Wynn Macau fell 4.1 percent to close at HK$18.54 in Hong Kong trading, the lowest level since Jan. 16, while Galaxy shares dropped 5 percent, the most since Nov. 11. Sands China lost 3.8 percent. The benchmark Hang Seng Index rose 0.6 percent.
Macau, which is 60 kilometers (37 miles) southwest of Hong Kong and half the size of New York’s Manhattan, is the only place in China where gambling in casinos is legally allowed.
The city has been benefiting from a jump in economic growth and job creation since opening up its gaming industry in 2001. It has a population of a little more than half a million and a work force of 346,000.
Under government rules, some jobs, such as those of casino dealers, can only be held by local residents. Companies need to get approval from the governor before they can hire any non-resident worker, according to the norms set out by Macau’s Labor Affairs Bureau.

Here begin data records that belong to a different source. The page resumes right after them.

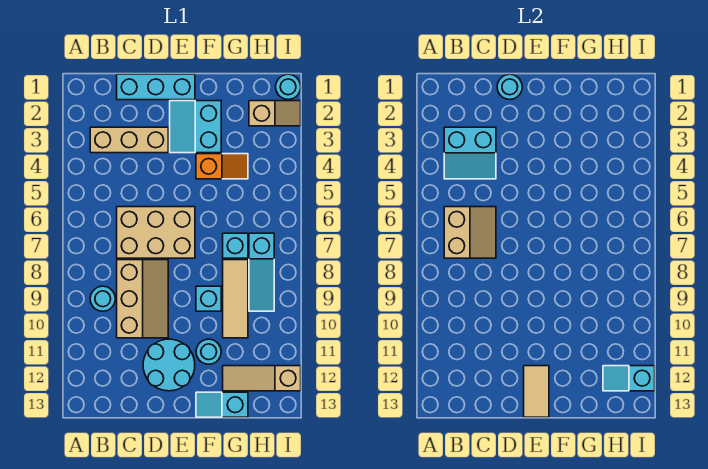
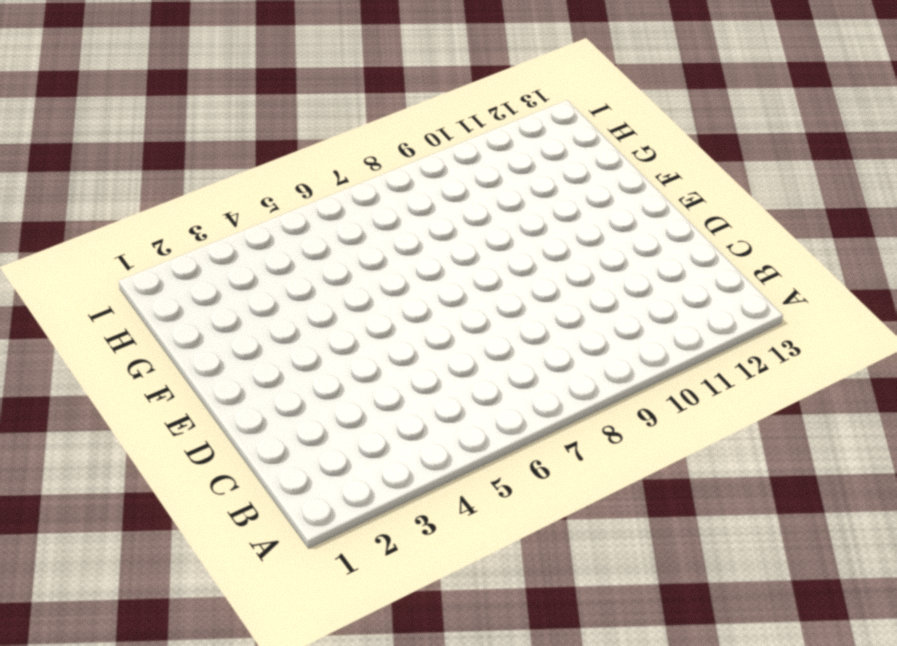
none -> tan 1x3 brick [90,127,168,153]
none -> cyan 1x1 round brick [90,286,115,311]
none -> cyan 1x3 brick [117,74,195,100]

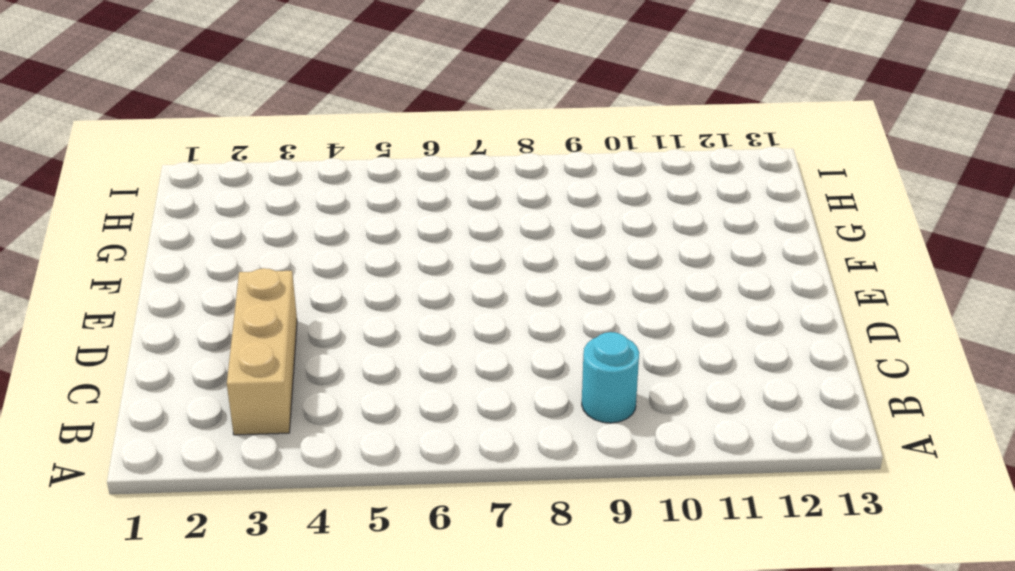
none -> cyan 1x3 brick [117,74,195,100]
none -> tan 2x3 brick [117,207,195,258]
none -> tan 2x3 slope [117,260,168,338]

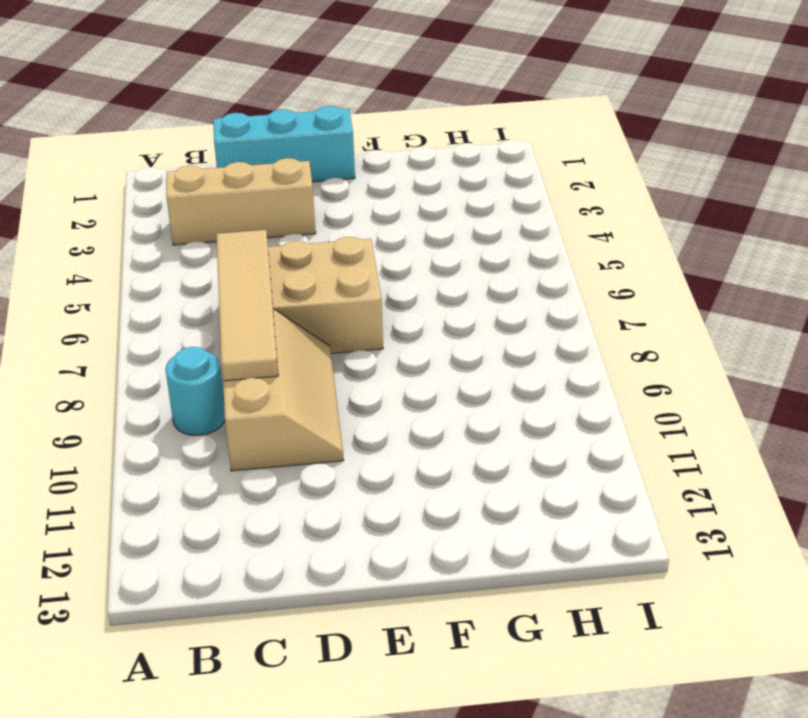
tan 1x4 tile [216,230,278,381] -> tan 2x2 slope [444,207,496,258]
none -> cyan 2x2 round brick [143,339,195,391]
none -> cyan 2x2 slope [170,101,221,153]
none -> orange 1x2 slope [196,154,248,179]

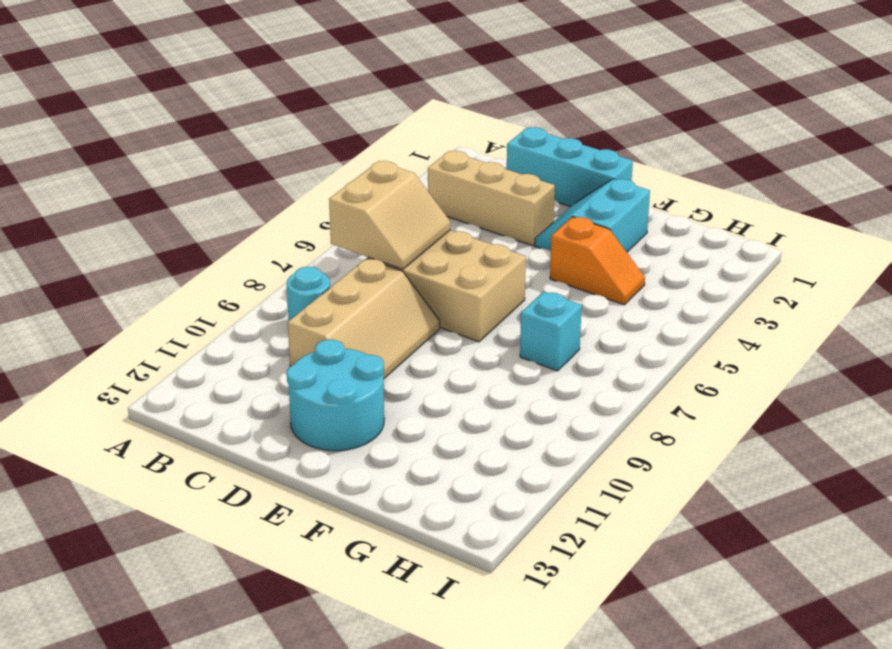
none -> cyan 1x1 brick [196,286,221,311]
none -> cyan 1x1 round brick [196,339,221,364]
none -> cyan 1x2 slope [196,392,248,417]

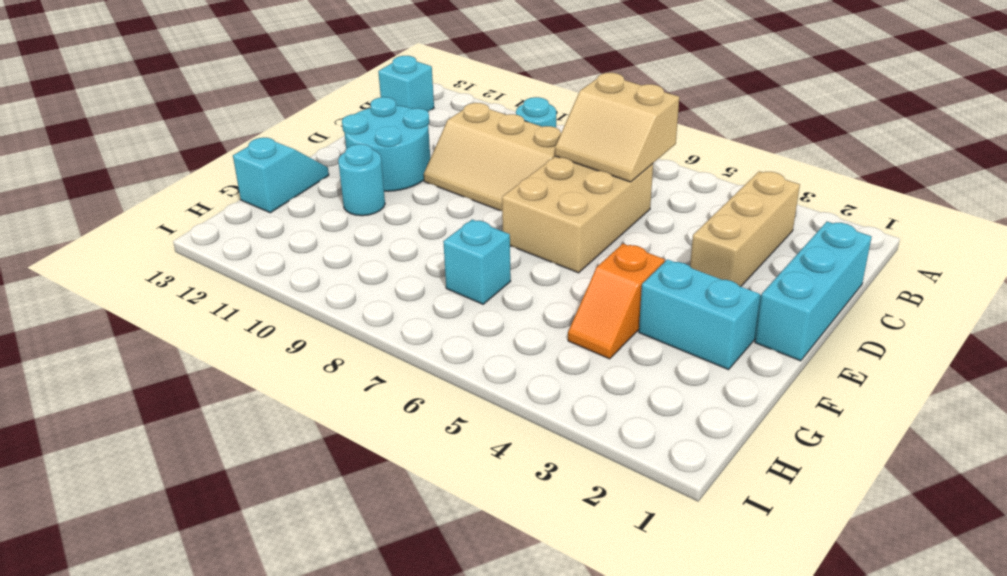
cyan 1x1 brick [378,56,434,111] -> cyan 1x1 brick moved to [196,286,221,311]
none -> tan 1x3 tile [223,260,248,338]
none -> tan 1x3 slope [223,366,301,391]
none -> tan 1x2 slope [249,101,301,126]

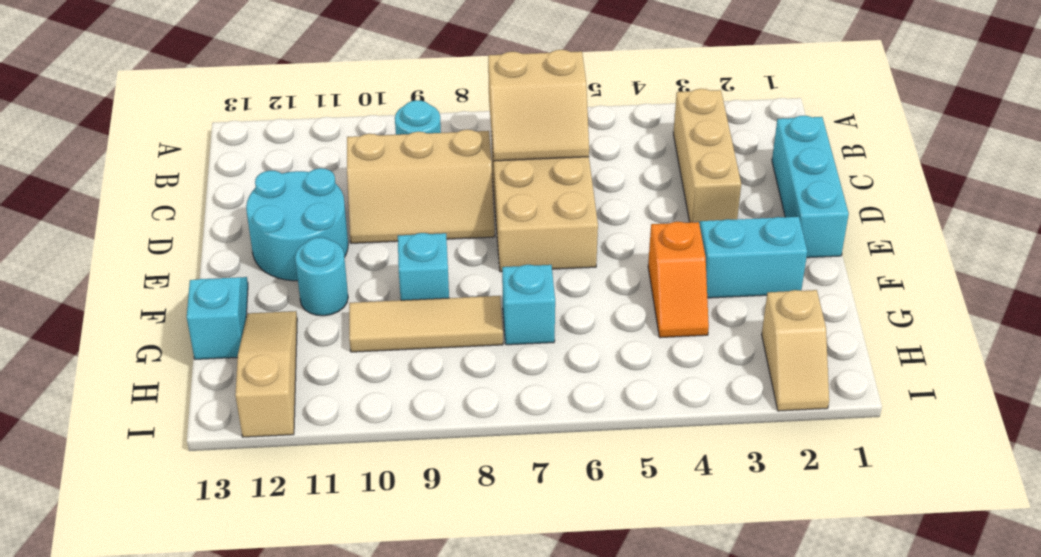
none -> cyan 1x3 slope [249,233,274,311]
none -> cyan 1x1 round brick [276,74,301,99]
none -> cyan 2x2 slope [444,127,496,179]

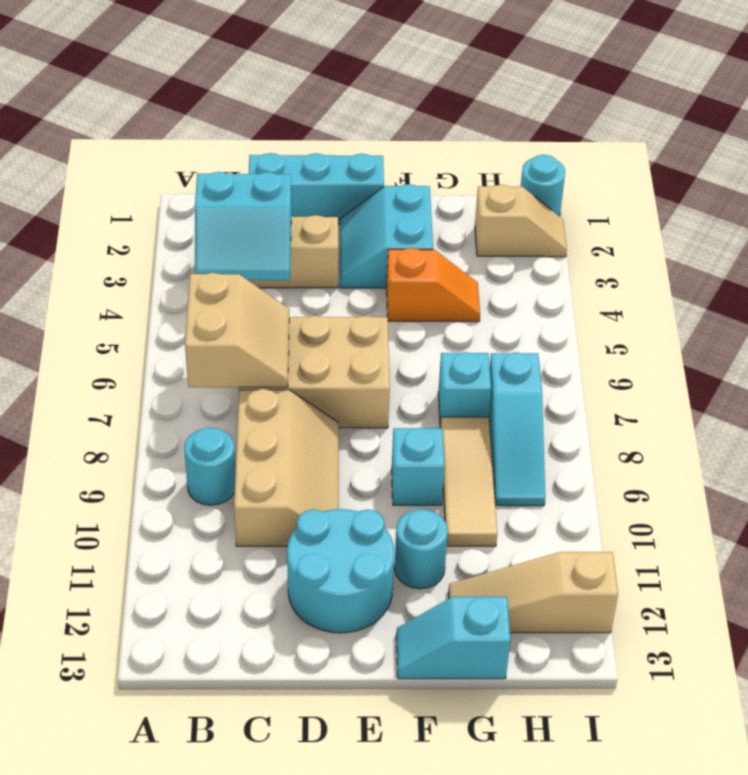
none -> cyan 1x1 round brick [497,74,522,100]
none -> tan 1x2 tile [524,366,549,417]
none -> cyan 1x2 slope [603,366,655,391]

For approval, companies must ensure that salaries of local workers won’t be affected upon the employment of foreign workers and the proportion between resident and non-resident workers must be “acceptable,” according to the guidelines. Sands China has more than 22,000 employees and 6,000 of them are from outside Macau, according to Melina Leong, the company’s vice president for public relations. Sands China raised employee wages by about 6 percent last year.
One hope is the Macau government will loosen restrictions on foreign hiring to help the industry sustain growth. Macau’s local labor force is not sufficient to cope with the recent projects and the city needs more outside workers, Kwan said.
“There’s a political process that has to happen,” said Sands China’s Tracy. “My belief is, as long as we develop the next one or two projects, we’ll begin to see some relaxation.” Galaxy Deputy Chairman Francis Lui also said in a press briefing today that he expects the Macau government may consider raising the foreign labor quota.
‘Solution to Accommodate’
“The current unemployment rate of 2 percent in Macau is very healthy,” said Lui. “As there will be a lot of large infrastructure projects coming online, the government may soon come up with a solution to accommodate the need for labor.”
Macau’s labor department press section couldn’t be reached by phone or e-mail.
Other gambling operators are also awaiting approvals for further expansion. MGM China Holdings Ltd. and SJM Holdings Ltd. are awaiting approval of land leases for construction on an increasingly popular part of the city called the Cotai strip, while Melco Crown Entertainment Ltd., which already operates the City of Dreams casino on Cotai, waits for permission to begin the $1.9 billion Studio City resort.
For local residents such as 46-year-old “Ah Fong,” who switched careers from waitressing about four years ago, the restrictions are a boon for now.
“It offers good money,” she said of work in the casino. “Even my son, who is now 14, wants to become a dealer when he finishes school.”